“A complex system that works is invariably found to have evolved from a simple system that worked. The inverse proposition also appears to be true: A complex system designed from scratch never works and cannot be made to work. You have to start over, beginning with a working simple system.” –John Gall, Systemantics
At Moore’s Cloud, we believe in what is colloquially known as “agile methodologies”. We will be designing software bit by bit, and releasing it as we go. “Simple and works” takes solid precedence over “Complicated and doesn’t exist”. That said, it is not a great idea to head out into the wilderness completely aimless. What follows is a summary software architecture plan. It is a direction and a departure point. It is not written on stone tablets, and I am no moses, but I do have lots of experience and ideas. As we work and play with the light, experience will likely tell us new things that we could not possibly have thought of in advance.
We are defining the software in layers, and then releasing each layer as we complete it. Of course, most of this will not be possible unless we are funded on our Kickstarter campaign, so if you like the sound of this, don’t forget to give that page a visit. And also tell your friends how exciting it will be on the social network of your choice!
The layers are something like this:
[light hardware]
[compositor] < — [low level api] < –[REST api/OSC api/whatever protocol api]
[wuvoxels/sing] [other hardware, accelerometer, etc]
[blocks]
[apps]
At the lowest level is a piece of software we call the compositor. The compositor is a server, and its main duty is talking directly to the light’s LED strips on behalf of all the other software on the system. This is the direct solution to the problem we have seen when two of our demo programs try to run simultaneously; they compete for control of the LEDS and the result is a rapid and annoying flickering. If the apps instead talk to a compositor, then the compositor can manage priority, layering, flicker prevention, and other benefits afforded by central control of the LEDs. Thus the compositor on the light is Half way between something like a playlist manager and a desktop OS compositor.
The compositor will have 6 layers or “slots” total. 4 of these slots are “free” for use, perhaps by assigning an app to each slot. 2 of the slots are reserved for the system; one on top with the highest priority for notifications/alerts/emergencies/instantaneous feedback and one on the bottom with the lowest priority, for the globally set background color.
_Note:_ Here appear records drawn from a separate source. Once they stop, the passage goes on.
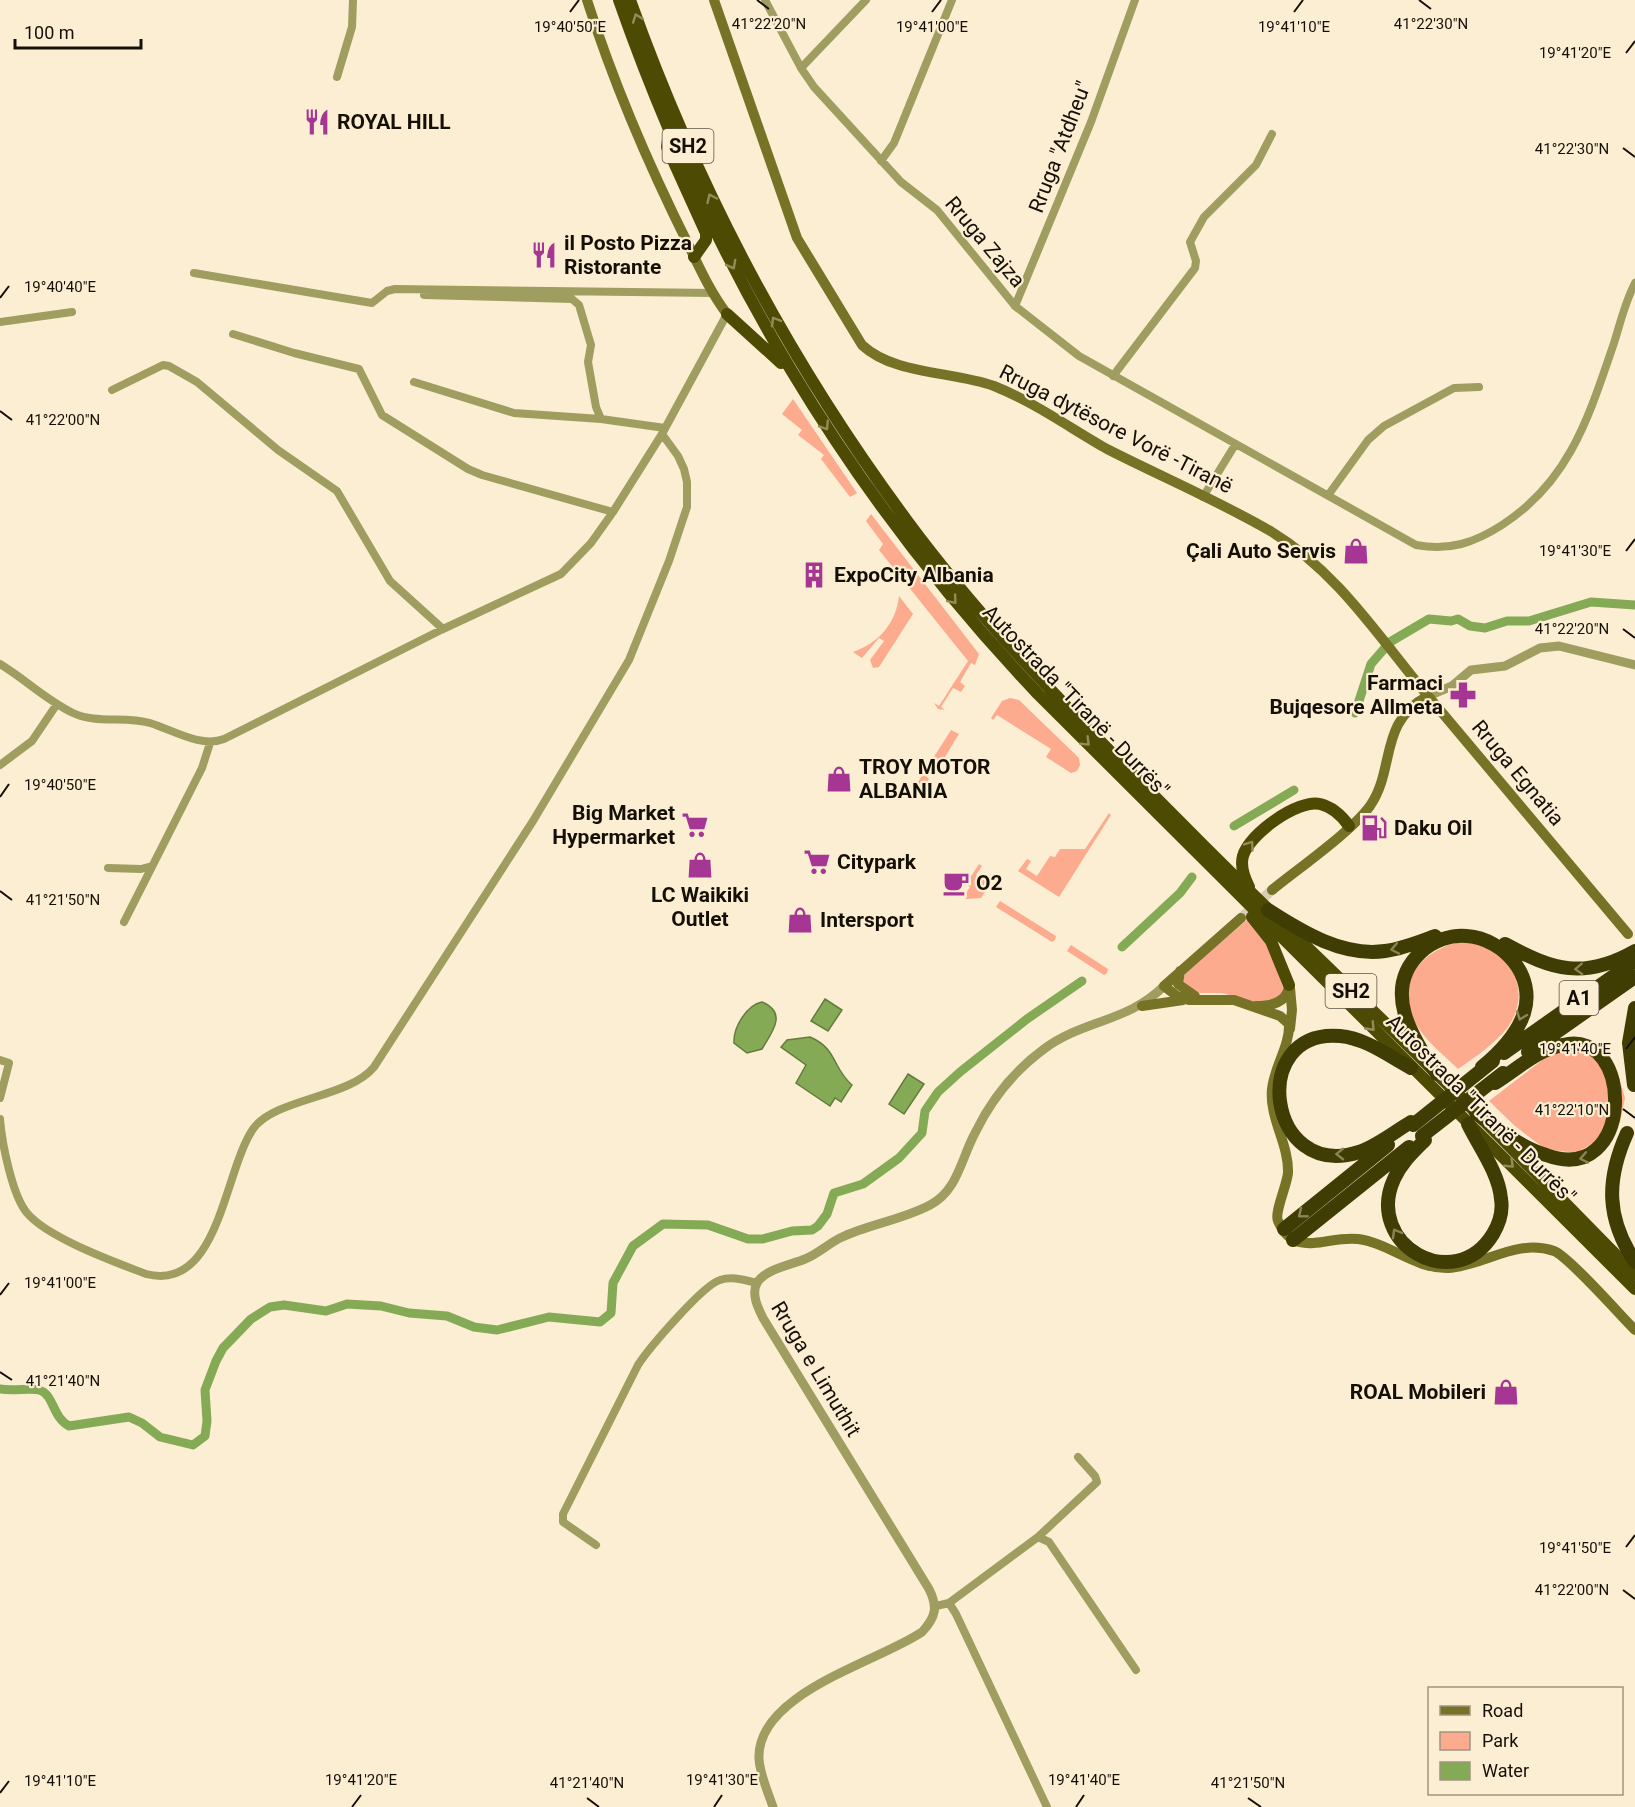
<svg xmlns="http://www.w3.org/2000/svg" width="1635" height="1807" viewBox="0 0 1635 1807" font-family="Roboto,sans-serif">
<style>
.green{fill:#fcab8e}
.water{fill:#85aa55;stroke:#637c3e;stroke-width:1.5}
.lines{fill:none;stroke-linecap:round;stroke-linejoin:round}
.canal{stroke:#85aa55;stroke-width:9}
.secondary-tunnel{stroke:#d9cdb4;stroke-width:10;stroke-dasharray:10 5;stroke-linecap:butt}
.minor{stroke:#9f9d60;stroke-width:8}
.tertiary{stroke:#9f9d60;stroke-width:9}
.secondary{stroke:#777326;stroke-width:10}
.trunk{stroke:#4d4a04;stroke-width:12}
.motorway{stroke:#403d04;stroke-width:14}
.motorway-bridge{stroke:#403d04;stroke-width:14}
.oneway{stroke:#938c57}
.oneway2{stroke:#8b8457}
.ticks{fill:none;stroke:#151007;stroke-width:2}
.labels{text-anchor:middle;stroke-width:4.5;stroke-linejoin:round;paint-order:stroke}
.shield{fill:#fceed3;stroke:#5a5344;stroke-width:1.5}
.shield-label{font-size:20px;font-weight:bold;fill:#151007}
.poi-label{font-size:21px;font-weight:bold;fill:#151007;stroke:#fceed3;text-anchor:start}
.street-label{font-size:21px;fill:#151007;stroke:#fceed3}
.ticks-label{font-size:15px;text-anchor:middle;fill:#151007;stroke:#fceed3;stroke-width:4.5;stroke-linejoin:round;paint-order:stroke}
</style>
<rect width="100%" height="100%" fill="#fceed3"/>
<path class="green" d="M793,399l64,94 -7,4 -29,-38 3,-4 -26,-20 4,-5 -20,-16z
M871,514l108,140 -4,11 -4,-2 -11,19 5,4 -4,6 -8,-4 -12,19 4,3 -7,-1 -4,-6 5,3 29,-45 -89,-111 4,-6 -17,-23z
M899,596l14,18 -34,53 -6,1 -3,-8 14,-19 -5,-3 -17,20 -9,-6c26,-9 43,-29 46,-56z
M1010,698l9,2 60,58 1,7 -3,6 -6,2 -25,-16 5,-8 -54,-34 -4,5 -2,-2 11,-17z
M951,730l8,4 -19,31 -6,1 -2,-6z
M922,776h4l3,3 -7,13 -8,-4z
M1109,813l2,2 -52,82 -41,-26 9,-12 4,2 -5,8 11,7 13,-20 5,1 5,-8h25z
M979,864l3,2 -6,9 14,9 -9,14 -15,1 -2,-3 6,-9 -9,-7 9,-2z
M1000,901l56,35 -1,4 -3,2 -56,-35z
M1247,920l22,28 15,42 -8,10 -22,2 -32,-9h-27l-12,-12 2,-8z
M1461,942c44,2 75,44 47,85 -13,17 -33,30 -50,42 -16,-16 -37,-31 -46,-53 -17,-37 14,-68 49,-74z
M1071,945l37,24 -1,4 -3,2 -37,-24z
M1587,1051l24,13 7,10 7,24 -5,24 -7,10 -37,21 -31,-4 -30,-23 -26,-25 56,-43 14,-6z"/>
<path class="water" d="M825,999l17,11 -14,21 -17,-10z
M762,1002c26,11 10,30 0,47l-15,4 -13,-10c-1,-16 13,-38 28,-41z
M810,1037c28,12 22,31 42,48l-11,17 -6,-4 -5,8 -34,-23 10,-18 -25,-18 6,-7z
M908,1074l16,10 -20,30 -15,-10z"/>
<g class="lines">
<path class="canal" d="M1355,713l16,-49 19,-22 39,-23 22,2 7,-2 12,7 15,2 22,-7h22l62,-19 44,3
M1234,826l60,-36
M1122,947l58,-54 12,-16
M0,1389c12,2 31,-1 39,1 15,4 13,27 30,36l60,-9 13,6 18,14 33,8 12,-9 2,-15 -2,-31 11,-29 7,-13 28,-29 19,-12 14,-2 42,6 21,-7 34,2 28,7 38,3 27,11 23,3 52,-13 51,5 11,-9 2,-30 20,-37 30,-22 45,1 40,14h15l29,-8 20,-1 6,-4 9,-12 7,-21 29,-9 36,-26 23,-25 3,-22 13,-19 22,-20 67,-53 55,-38"/>
<path class="secondary-tunnel" d="M1241,918l31,-28"/>
<path class="minor" d="M765,0l36,68 13,19 87,95 36,28 78,96 64,50 337,189c34,6 58,-2 86,-20 68,-44 87,-109 112,-182 6,-19 11,-41 21,-60
M801,68l65,-68
M337,77l15,-50 1,-27
M881,161l13,-18 58,-143
M194,273l178,30 15,-12 8,-2 318,4
M424,295l148,4 7,6 12,40 -3,17 8,45 5,12 64,9
M1015,306l76,-184 44,-122
M0,322l72,-10
M233,334l61,19 65,16 23,46 86,54 14,6 131,37
M1113,376l82,-108 1,-7 -6,-19 14,-25 52,-52 16,-31
M414,382l100,31 87,6
M112,390l51,-25 6,1 28,16 81,68 59,41 53,90 53,48
M1329,494l39,-54 16,-14 70,-38 25,-1
M1203,497l32,-52
M0,664c25,15 46,36 73,49 23,11 52,3 77,10 23,7 51,25 74,16l219,-110 118,-55 30,-31 22,-31 49,-78 65,-120
M0,765l32,-24 25,-37
M108,868l33,1 11,-3
M124,922l78,-154 8,-25
M0,1060l9,3 -9,35
M0,1119c2,24 12,76 27,94 21,25 88,49 119,61 73,19 78,-103 107,-145 22,-31 96,-31 121,-62l159,-246 96,-161 40,-99 18,-54v-25l-3,-13 -6,-13 -16,-22
M1038,1537l59,-55 -2,-6 -17,-19
M596,1545l-33,-23v-8l75,-149c11,-17 65,-80 82,-85 12,-4 24,0 37,3
M949,1603l89,-66 11,5 87,128
M936,1606l13,-3 7,11 91,193"/>
<path class="tertiary" d="M1428,696l24,-10 19,-16 34,-4 35,-18 19,-2 76,19
M773,1807c-5,-15 -13,-32 -14,-48 -3,-66 119,-97 163,-127 14,-15 16,-25 7,-43l-166,-271c-5,-10 -12,-24 -6,-35 8,-14 34,-18 48,-24 13,-5 23,-15 35,-21 29,-14 62,-18 90,-33 28,-15 31,-46 45,-72 16,-33 39,-62 69,-84 39,-29 84,-27 120,-63"/>
<path class="secondary" d="M587,0c27,85 62,166 102,246 11,23 22,47 38,68
M714,0l83,238 65,107c32,30 91,26 132,41 40,16 76,42 113,63 55,28 112,52 165,83 63,38 105,102 151,158 68,82 137,162 205,244
M1272,890c27,-22 79,-58 98,-84 26,-38 8,-84 58,-110
M1241,918l-77,68 13,10 12,4h45l46,16 9,8c1,22 -15,43 -17,65 -3,29 17,55 16,84 -1,12 -14,40 -10,48 17,39 49,14 80,18 31,4 57,30 90,29 36,-2 68,-30 106,-17 14,5 66,64 81,79
M1180,971l-2,13 17,12
M1290,988l2,22 -2,19
M1142,1006l41,-6
M1256,1006c16,0 32,-4 33,-21"/>
<path class="trunk" d="M619,0c92,263 227,492 419,694l597,595
M630,0c67,188 159,362 278,522 89,120 195,222 300,328 76,76 154,149 230,225 67,65 131,133 197,199
M669,132l-2,15 39,86v7l-12,17
M727,314l54,49
M1249,887c-5,-10 -9,-21 -6,-31 6,-22 55,-57 77,-52 13,3 22,12 29,22
M1252,917l19,24 18,44"/>
<path class="motorway" d="M1268,910c34,22 75,47 117,41 17,-2 34,-9 50,-15
M1505,944c48,26 79,36 130,7
M1528,1052l107,-75
M1504,1053l131,-92
M1437,1074c-25,-36 -56,-85 -16,-122 12,-11 30,-18 46,-16 37,3 69,40 57,77 -7,22 -25,40 -42,54
M1634,1085l-5,-42 6,-35
M1476,1113c22,16 44,34 70,42 89,33 89,-128 17,-110 -25,4 -47,25 -68,38
M1411,1122c-17,10 -34,24 -52,30 -92,30 -112,-124 -19,-116 25,2 49,20 71,32
M1627,1133c-21,47 -21,85 8,129
M1425,1140c-12,12 -24,23 -31,39 -30,66 61,117 99,55 6,-10 10,-23 8,-35 -2,-26 -22,-52 -33,-75
M1284,1229l104,-84
M1293,1240l116,-93"/>
<path class="motorway-bridge" d="M1413,1125l80,-64
M1422,1136l81,-63"/>
</g>
<defs><path id="oneway-chevron" d="M-2-3.5L2.5 0L-2 3.5" fill="none" stroke-width="1.6" stroke-linecap="round" stroke-linejoin="round" transform="scale(1.5)"/></defs>
<g class="oneway">
<use href="#oneway-chevron" transform="translate(637 18) rotate(-110)"/>
<use href="#oneway-chevron" transform="translate(711 198) rotate(-115)"/>
<use href="#oneway-chevron" transform="translate(732 265) rotate(62)"/>
<use href="#oneway-chevron" transform="translate(775 321) rotate(-120)"/>
<use href="#oneway-chevron" transform="translate(825 426) rotate(57)"/>
<use href="#oneway-chevron" transform="translate(953 600) rotate(50)"/>
<use href="#oneway-chevron" transform="translate(1086 742) rotate(45)"/>
<use href="#oneway-chevron" transform="translate(1250 845) rotate(-54)"/>
<use href="#oneway-chevron" transform="translate(1371 1027) rotate(46)"/>
<use href="#oneway-chevron" transform="translate(1510 1164) rotate(44)"/>
</g>
<g class="oneway2">
<use href="#oneway-chevron" transform="translate(1395 949) rotate(168)"/>
<use href="#oneway-chevron" transform="translate(1579 969) rotate(178)"/>
<use href="#oneway-chevron" transform="translate(1521 1016) rotate(111)"/>
<use href="#oneway-chevron" transform="translate(1340 1154) rotate(179)"/>
<use href="#oneway-chevron" transform="translate(1584 1158) rotate(169)"/>
<use href="#oneway-chevron" transform="translate(1302 1214) rotate(141)"/>
<use href="#oneway-chevron" transform="translate(1396 1233) rotate(-120)"/>
</g>
<path class="ticks" d="M757,0l12,9M1419,0l12,9M570,12l9,-12M932,12l9,-12M1294,12l9,-12M1626,53l9,-12M1623,148l12,9M0,298l9,-12M0,411l12,9M1626,551l9,-12M1623,629l12,9M0,797l9,-13M0,891l12,9M1626,1049l9,-12M1623,1109l12,9M0,1295l9,-12M0,1372l12,8M1626,1547l9,-12M1623,1590l12,9M0,1793l9,-12M587,1798l12,9M1248,1798l13,9M352,1807l9,-12M714,1807l8,-12M1076,1807l8,-12"/>
<defs>
<g id="restaurant-bare" transform="scale(2.07)"><path d="M-5-6h1v4h1v-4h1v4h1v-4h1v5L-1.5 .5V6h-2V.5L-5-1ZM5-6V6H3V1.5H1.5Q1.5-4 5-6Z" fill="#a53694" stroke="#fceed3" stroke-width="2.5" paint-order="stroke"/></g>
<g id="shop-bare" transform="scale(2.07)"><path d="M-5-2.5h2.3a2.7 3.5 0 0 1 5.4 0H5L5.5 6h-11ZM-1.5-2.5h3a1.5 2.3 0 0 0-3 0Z" fill="#a53694" stroke="#fceed3" stroke-width="2.5" paint-order="stroke"/></g>
<g id="building-bare" transform="scale(2.07)"><path d="M-4-6H4V6H1V3H-1V6H-4ZM-2.5-4.3h1.7v1.8h-1.7ZM.8-4.3h1.7v1.8H.8ZM-2.5-1h1.7V.8h-1.7ZM.8-1h1.7V.8H.8Z" fill="#a53694" stroke="#fceed3" stroke-width="2.5" paint-order="stroke"/></g>
<g id="pharmacy-bare" transform="scale(2.07)"><path d="M-2-6h4v4h4v4h-4v4h-4v-4h-4v-4h4Z" fill="#a53694" stroke="#fceed3" stroke-width="2.5" paint-order="stroke"/></g>
<g id="supermarket-bare" transform="scale(2.07)"><path d="M-6-5.5h2.5l.6 2H6L4.5 2H-2.5L-4.4-4H-6ZM-1.5 3.2a1.3 1.3 0 1 0 .1 0ZM3 3.2a1.3 1.3 0 1 0 .1 0Z" fill="#a53694" stroke="#fceed3" stroke-width="2.5" paint-order="stroke"/></g>
<g id="fuel-bare" transform="scale(2.07)"><path d="M-5.5-6h7V0h2V4h1.3V-2.5L3-4.5l.8-.8L6-3V5H2.5V1h-1V6h-7ZM-4.2-4.7v3.2H.2V-4.7Z" fill="#a53694" stroke="#fceed3" stroke-width="2.5" paint-order="stroke"/></g>
<g id="cafe-bare" transform="scale(2.07)"><path d="M-5.5-4.5H6V0H3Q3 3.5 0 3.5H-2.5Q-5.5 3.5-5.5 0ZM3-3.2v2h1.7v-2ZM-6 4.5H4V6H-6Z" fill="#a53694" stroke="#fceed3" stroke-width="2.5" paint-order="stroke"/></g>
</defs>
<g fill-rule="evenodd">
<use href="#restaurant-bare" x="317" y="122"/>
<use href="#restaurant-bare" x="544" y="255"/>
<use href="#shop-bare" x="1356" y="551"/>
<use href="#building-bare" x="814" y="575"/>
<use href="#pharmacy-bare" x="1463" y="695"/>
<use href="#shop-bare" x="839" y="779"/>
<use href="#supermarket-bare" x="695" y="825"/>
<use href="#fuel-bare" x="1374" y="828"/>
<use href="#supermarket-bare" x="817" y="862"/>
<use href="#shop-bare" x="700" y="865"/>
<use href="#cafe-bare" x="956" y="883"/>
<use href="#shop-bare" x="800" y="920"/>
<use href="#shop-bare" x="1506" y="1392"/>
</g>
<g class="labels">
<g class="shield">
<rect x="662.5" y="129" width="51" height="34" rx="4.5"/>
<rect x="1325.5" y="974" width="51" height="34" rx="4.5"/>
<rect x="1559.5" y="981" width="39" height="34" rx="4.5"/>
</g>
<g class="shield-label">
<text x="688" y="153">SH2</text>
<text x="1351" y="998">SH2</text>
<text x="1579" y="1005">A1</text>
</g>
<g class="poi-label">
<text x="337" y="129">ROYAL HILL</text>
<text x="564" y="250">il Posto Pizza<tspan x="564" dy="24">Ristorante</tspan></text>
<text x="1336" y="558" text-anchor="end">Çali Auto Servis</text>
<text x="834" y="582">ExpoCity Albania</text>
<text x="1443" y="690" text-anchor="end">Farmaci<tspan x="1443" dy="24">Bujqesore Allmeta</tspan></text>
<text x="859" y="774">TROY MOTOR<tspan x="859" dy="24">ALBANIA</tspan></text>
<text x="675" y="820" text-anchor="end">Big Market<tspan x="675" dy="24">Hypermarket</tspan></text>
<text x="1394" y="835">Daku Oil</text>
<text x="837" y="869">Citypark</text>
<text x="976" y="890">O2</text>
<text x="700" y="902" text-anchor="middle">LC Waikiki<tspan x="700" dy="24">Outlet</tspan></text>
<text x="820" y="927">Intersport</text>
<text x="1486" y="1399" text-anchor="end">ROAL Mobileri</text>
</g>
<g class="street-label">
<text transform="translate(1060 147) rotate(-69)" y="7">Rruga "Atdheu"</text>
<text transform="translate(985 242) rotate(50)" y="7">Rruga Zajza</text>
<text transform="translate(1116 429) rotate(27)" y="7">Rruga dytësore Vorë -Tiranë</text>
<text transform="translate(1076 701) rotate(46)" y="7">Autostrada "Tiranë - Durrës"</text>
<text transform="translate(1518 773) rotate(50)" y="7">Rruga Egnatia</text>
<text transform="translate(1481 1109) rotate(45)" y="7">Autostrada "Tiranë - Durrës"</text>
<text transform="translate(816 1369) rotate(59)" y="7">Rruga e Limuthit</text>
</g>
</g>
<g class="ticks-label">
<text x="769" y="29">41°22'20"N</text>
<text x="1431" y="29">41°22'30"N</text>
<text x="570" y="32">19°40'50"E</text>
<text x="932" y="32">19°41'00"E</text>
<text x="1294" y="32">19°41'10"E</text>
<text x="1575" y="58">19°41'20"E</text>
<text x="1572" y="154">41°22'30"N</text>
<text x="60" y="292">19°40'40"E</text>
<text x="63" y="425">41°22'00"N</text>
<text x="1575" y="556">19°41'30"E</text>
<text x="1572" y="634">41°22'20"N</text>
<text x="60" y="790">19°40'50"E</text>
<text x="63" y="905">41°21'50"N</text>
<text x="1575" y="1054">19°41'40"E</text>
<text x="1572" y="1115">41°22'10"N</text>
<text x="60" y="1288">19°41'00"E</text>
<text x="63" y="1386">41°21'40"N</text>
<text x="1575" y="1553">19°41'50"E</text>
<text x="1572" y="1595">41°22'00"N</text>
<text x="361" y="1785">19°41'20"E</text>
<text x="722" y="1785">19°41'30"E</text>
<text x="1084" y="1785">19°41'40"E</text>
<text x="60" y="1786">19°41'10"E</text>
<text x="587" y="1788">41°21'40"N</text>
<text x="1248" y="1788">41°21'50"N</text>
</g>
<rect x="1428" y="1687" width="195" height="108" fill="#fceed3" stroke="#a09581" stroke-width="1.5"/>
<rect x="1440" y="1706" width="30" height="9" fill="#777326" stroke="#a09581" stroke-width="1.5"/>
<text x="1482" y="1717" font-size="18" fill="#151007">Road</text>
<rect x="1440" y="1732" width="30" height="18" fill="#fcab8e" stroke="#a09581" stroke-width="1.5"/>
<text x="1482" y="1747" font-size="18" fill="#151007">Park</text>
<rect x="1440" y="1762" width="30" height="18" fill="#85aa55" stroke="#a09581" stroke-width="1.5"/>
<text x="1482" y="1777" font-size="18" fill="#151007">Water</text>
<path d="M15 39v9h126v-9" fill="none" stroke="#151007" stroke-width="3"/>
<text x="24" y="39" font-size="18" fill="#151007" stroke="#fceed3" stroke-width="4.5" paint-order="stroke">100 m</text>
</svg>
Our hardware may have a “pxp” circuit that can accellerate the operation of the compositor, but I will likely write it in software first to ensure that it can run on most kinds of software and simulators.
The next level up is the wuvoxel/sing framework. You have the option of writing software that talks directly to the compositor by sending it framebuffers, but the wuvoxel/sing framework gives you higher level abstractions to deal with space, volume, color, time, and animation- which is what I like to call “magic” because they are abstractions that permit you to build rich symbolic worlds. Programs written with this layer currently talk directly to hardware but in future will talk to either the compositor server or a desktop ”simulation server”.
On the next level up we have blocks. Blocks are like legos made of code. The idea here is that these are bundles of code, written in (almost) any programming language, with well defined streaming inputs and outputs. Blocks will be very much like Yahoo Pipes, Squeek, Scratch or IFTTT. The way blocks work is inspired by functional programming concepts; dataflow programming in particular. This may sound scary at first, but once you get the hang of it, it’s really easy. Blocks can be “Sources”, “Filters” and “Sinks”, terms borrowed from Electronics engineering! So building an app with blocks will be a bit like building a circuit. But without the danger or complexity.
You may build apps out of blocks. As an example, an “Alarm Clock” app
could be constructed like this:
a SOURCE- time, which is quite simply the number of milliseconds since midnight january 1st 1970.
a FILTER, which transforms the source into a wave which peaks in mornings and evenings and valleys in afternoons and after midnight.
a FILTER, which transforms the wave into a color of varying brightness
a SINK, which simply takes that color and sends it to the compositor.
The blocks are hooked together using either the gui we will build, or directly in the simple JSON based block format. Once an app is constructed this way, the app is sampled at the required (potentially variable) framerate to generate the framebuffers and other hardware events.